Claudia from Dublin spoke about the path that began after the experience of the death of her parents, her father-in-law, and her brother-in-law. “In those years, I had to recognize how I had changed. It was as if the filter between me and what was in front of me had fallen down. In front of the death of these peoples, the question about the meaning of life was reawakened in me. I began to ask myself if Christ truly answered me. If He really can sustain my days.

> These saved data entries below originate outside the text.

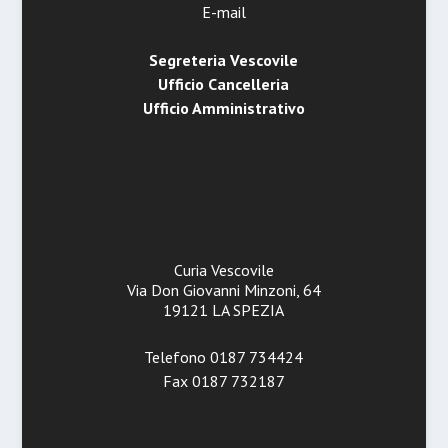
E-mail
Segreteria Vescovile
Ufficio Cancelleria
Ufficio Amministrativo
Curia Vescovile
Via Don Giovanni Minzoni, 64
19121 LA SPEZIA
Telefono 0187 734424
Fax 0187 732187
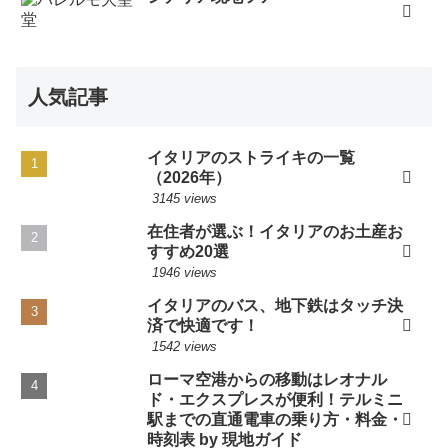
人気記事
イタリアのストライキの一覧
（2026年）
3145 views
在住者が選ぶ！イタリアのお土産お
すすめ20選
1946 views
イタリアのバス、地下鉄はタッチ決
済で快適です！
1542 views
ローマ空港からの移動はレオナル
ド・エクスプレスが便利！テルミニ
駅までの直通電車の乗り方・料金・
時刻表 by 現地ガイド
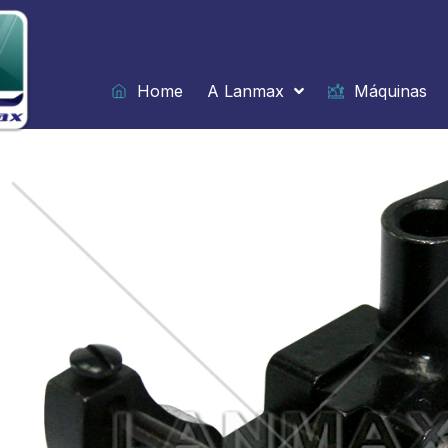
Ir
para
o
conteúdo
Home
A Lanmax
Máquinas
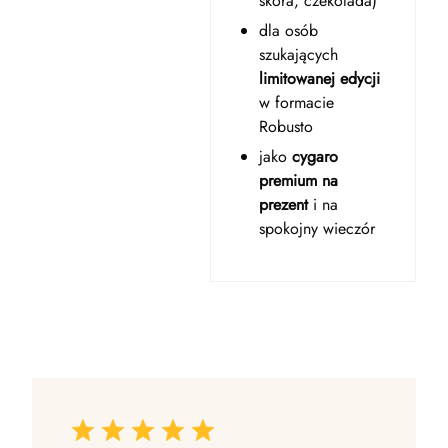
skóra, czekolada)
dla osób
szukających
limitowanej edycji
w formacie
Robusto
jako
cygaro
premium na
prezent
i na
spokojny wieczór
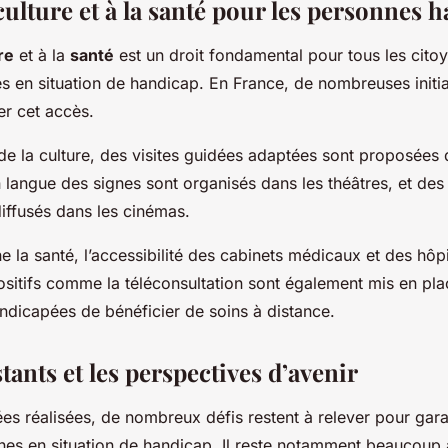
 culture et à la santé pour les personnes 
re
et à la
santé
est un droit fondamental pour tous les cito
s en situation de handicap. En France, de nombreuses initia
ter cet accès.
e la culture, des visites guidées adaptées sont proposées
 langue des signes sont organisés dans les théâtres, et des
diffusés dans les cinémas.
e la santé, l’accessibilité des cabinets médicaux et des hôp
positifs comme la téléconsultation sont également mis en pl
dicapées de bénéficier de soins à distance.
stants et les perspectives d’avenir
es réalisées, de nombreux défis restent à relever pour gar
nes en situation de handicap. Il reste notamment beaucoup à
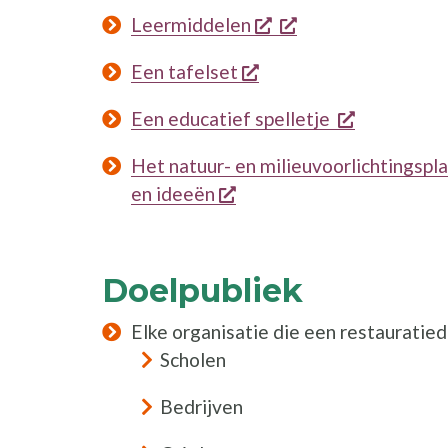
opent een nieuw ven
opent een nieuw 
Leermiddelen
opent een nieuw vens
Een tafelset
opent een 
Een educatief spelletje
Het natuur- en milieuvoorlichtingspl
opent een nieuw venster
en ideeën
Doelpubliek
Elke organisatie die een restauratied
Scholen
Bedrijven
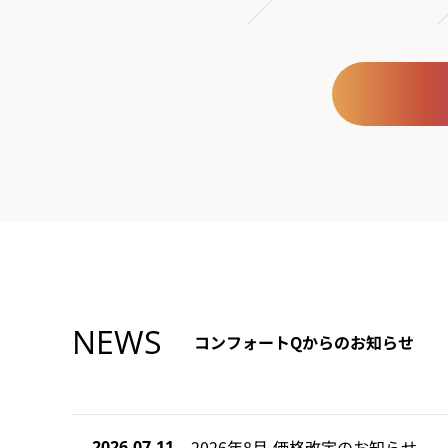
NEWS
コンフォートQからのお知らせ
2026年8月 価格改定のお知らせ
2026.07.11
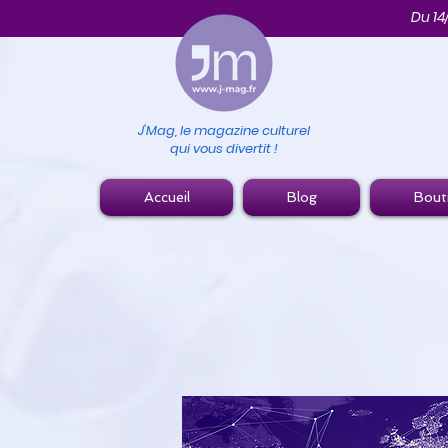
Du 14
J'Mag, le magazine culturel
qui vous divertit !
Accueil
Blog
Bout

She shared how, little by little, daily life was transformed into a dialogue with Christ: “I began to recognize the signs of His presence, to see that He accompanied me, without taking away my pain, but making that pain livable because of a hope.” She explained how, soon after the death of her mother, she needed a period “of silence, to be with Him.” She didn’t go to any meetings, but only spent time with her closest friends. “I couldn’t handle anything that was not profoundly true. No false smiles. No good but empty words. When I began to return to the meetings of the community, I carried with me this desire for authenticity. And I discovered that what keeps me alive is Grace, working through the sacraments—I started going to Mass more often—and through the companionship of true friends. Now I see that, within the circumstances, I feel more free. The uncertainties of the future no longer frighten me.”

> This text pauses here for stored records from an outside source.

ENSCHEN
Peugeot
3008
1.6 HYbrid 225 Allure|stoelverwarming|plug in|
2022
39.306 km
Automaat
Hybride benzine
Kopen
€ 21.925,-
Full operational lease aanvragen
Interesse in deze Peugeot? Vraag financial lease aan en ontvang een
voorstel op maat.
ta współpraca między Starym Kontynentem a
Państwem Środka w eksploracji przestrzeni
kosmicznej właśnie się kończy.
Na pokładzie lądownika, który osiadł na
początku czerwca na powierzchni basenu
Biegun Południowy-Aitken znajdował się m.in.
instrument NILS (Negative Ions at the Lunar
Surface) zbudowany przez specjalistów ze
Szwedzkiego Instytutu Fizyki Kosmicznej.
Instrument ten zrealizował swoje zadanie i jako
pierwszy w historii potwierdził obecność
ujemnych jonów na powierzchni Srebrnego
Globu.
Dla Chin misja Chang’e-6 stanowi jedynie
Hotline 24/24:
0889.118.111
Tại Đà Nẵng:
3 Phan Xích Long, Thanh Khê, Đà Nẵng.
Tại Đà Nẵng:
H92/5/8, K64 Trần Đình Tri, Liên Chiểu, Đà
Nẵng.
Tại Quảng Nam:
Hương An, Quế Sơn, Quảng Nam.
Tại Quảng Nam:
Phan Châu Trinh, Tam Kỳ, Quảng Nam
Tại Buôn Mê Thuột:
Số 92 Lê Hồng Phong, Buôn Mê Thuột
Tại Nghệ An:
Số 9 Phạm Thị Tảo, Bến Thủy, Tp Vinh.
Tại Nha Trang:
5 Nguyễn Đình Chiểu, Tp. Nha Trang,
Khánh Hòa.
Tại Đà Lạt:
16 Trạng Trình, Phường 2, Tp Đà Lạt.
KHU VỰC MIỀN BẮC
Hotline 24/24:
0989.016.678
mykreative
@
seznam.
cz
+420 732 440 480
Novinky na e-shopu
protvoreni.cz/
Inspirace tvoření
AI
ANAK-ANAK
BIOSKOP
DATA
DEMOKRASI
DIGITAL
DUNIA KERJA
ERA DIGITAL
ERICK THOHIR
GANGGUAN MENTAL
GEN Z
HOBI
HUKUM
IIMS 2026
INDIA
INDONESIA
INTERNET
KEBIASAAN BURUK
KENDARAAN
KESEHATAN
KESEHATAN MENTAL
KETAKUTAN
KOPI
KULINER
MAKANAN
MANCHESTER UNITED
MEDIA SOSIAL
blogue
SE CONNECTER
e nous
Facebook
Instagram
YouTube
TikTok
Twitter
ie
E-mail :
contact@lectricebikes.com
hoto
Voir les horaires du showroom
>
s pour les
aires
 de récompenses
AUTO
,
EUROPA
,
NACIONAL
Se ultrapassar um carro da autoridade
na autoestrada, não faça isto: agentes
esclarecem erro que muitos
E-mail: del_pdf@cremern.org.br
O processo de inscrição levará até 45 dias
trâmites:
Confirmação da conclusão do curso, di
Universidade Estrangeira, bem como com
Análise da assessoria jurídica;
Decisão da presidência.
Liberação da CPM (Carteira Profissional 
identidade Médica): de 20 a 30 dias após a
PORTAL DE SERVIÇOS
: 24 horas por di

“Free, finally free!”, exclaimed Carrón: “This is the result of the path we have proposed for ourselves. Otherwise why should it interest us? Christianity is this type of experience.” What we think of as an obstacle, something to avoid, in reality is the key to understanding. He explained: “Then we begin a relationship with Christ that becomes a dialogue. Who else can live at this level of urgency? When we hear a testimony like Claudia’s, we understand what kind of reduction we often make out of what we have received. Father Giussani taught us that ‘reality reveals itself in experience’, not in an explanation. But for us reality is often unintelligible. We think that the point is to possess the right formula. Therefore, if we do not accept this journey, we may even memorize all of Giussani’s books, but we will never understand anything. Because it would go against the method that he himself taught us in the first chapter of The Religious Sense. Christian experience has to pass through our own experience. ‘Who are You who make it possible to live without fear?’ Words cannot conquer our fear. We cannot be useful for this world if our life does not truly interest us. We all have the instruments needed to walk this path; this is the grace of having encountered Giussani. But we need to use those instruments in the world for which he gave them to us.”

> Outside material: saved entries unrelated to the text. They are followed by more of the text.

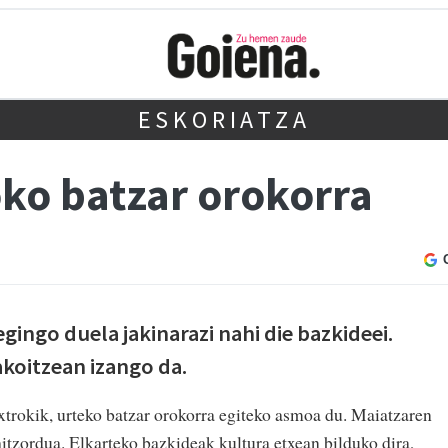
ESKORIATZA
oko batzar orokorra
gingo duela jakinarazi nahi die bazkideei.
koitzean izango da.
trokik, urteko batzar orokorra egiteko asmoa du. Maiatzaren
itzordua. Elkarteko bazkideak kultura etxean bilduko dira,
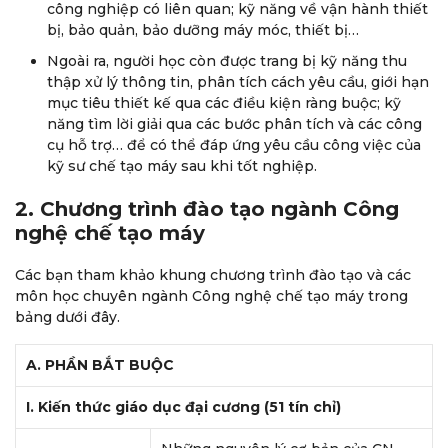
công nghiệp có liên quan; kỹ năng về vận hành thiết
bị, bảo quản, bảo dưỡng máy móc, thiết bị…
Ngoài ra, người học còn được trang bị kỹ năng thu
thập xử lý thông tin, phân tích cách yêu cầu, giới hạn
mục tiêu thiết kế qua các điều kiện ràng buộc; kỹ
năng tìm lời giải qua các bước phân tích và các công
cụ hỗ trợ… để có thể đáp ứng yêu cầu công việc của
kỹ sư chế tạo máy sau khi tốt nghiệp.
2. Chương trình đào tạo ngành Công
nghệ chế tạo máy
Các bạn tham khảo khung chương trình đào tạo và các
môn học chuyên ngành Công nghệ chế tạo máy trong
bảng dưới đây.
A. PHẦN BẮT BUỘC
I. Kiến thức giáo dục đại cương (51 tín chỉ)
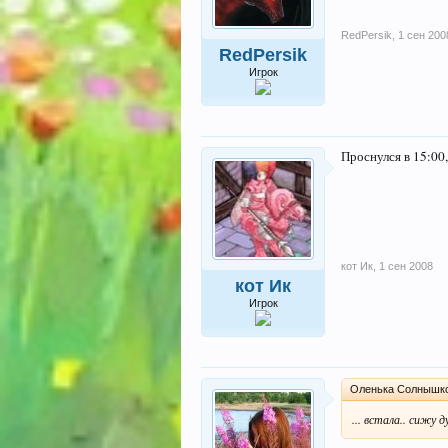
RedPersik
,
1 сен 200
RedPersik
Игрок
Проснулся в 15:00
кот Ик
,
1 сен 2008
кот Ик
Игрок
Оленька Солнышко;
... встала.. сижу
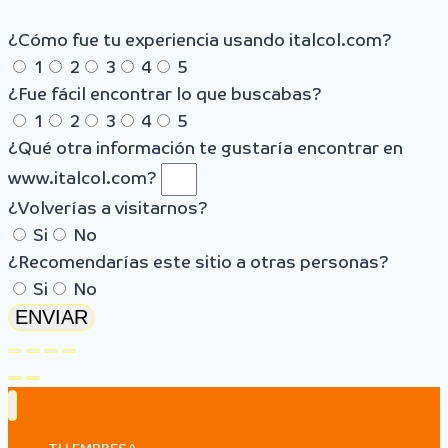
¿Cómo fue tu experiencia usando italcol.com?
1
2
3
4
5
¿Fue fácil encontrar lo que buscabas?
1
2
3
4
5
¿Qué otra información te gustaría encontrar en
www.italcol.com?
¿Volverías a visitarnos?
Si
No
¿Recomendarías este sitio a otras personas?
Si
No
ENVIAR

The gathering closed with the Mass for the Feast of Epiphany. In the homily, Carrón underlined a phrase from the prophet Isaiah: “Rise up in splendor, Jerusalem! Your light has come.” The light, he said, comes from this Child, and “we are like the moon, which receives this light and reflects it. If we welcome the light, poor as we are, He makes us witnesses. So that even the pagans, the Magi, can come to recognize it.”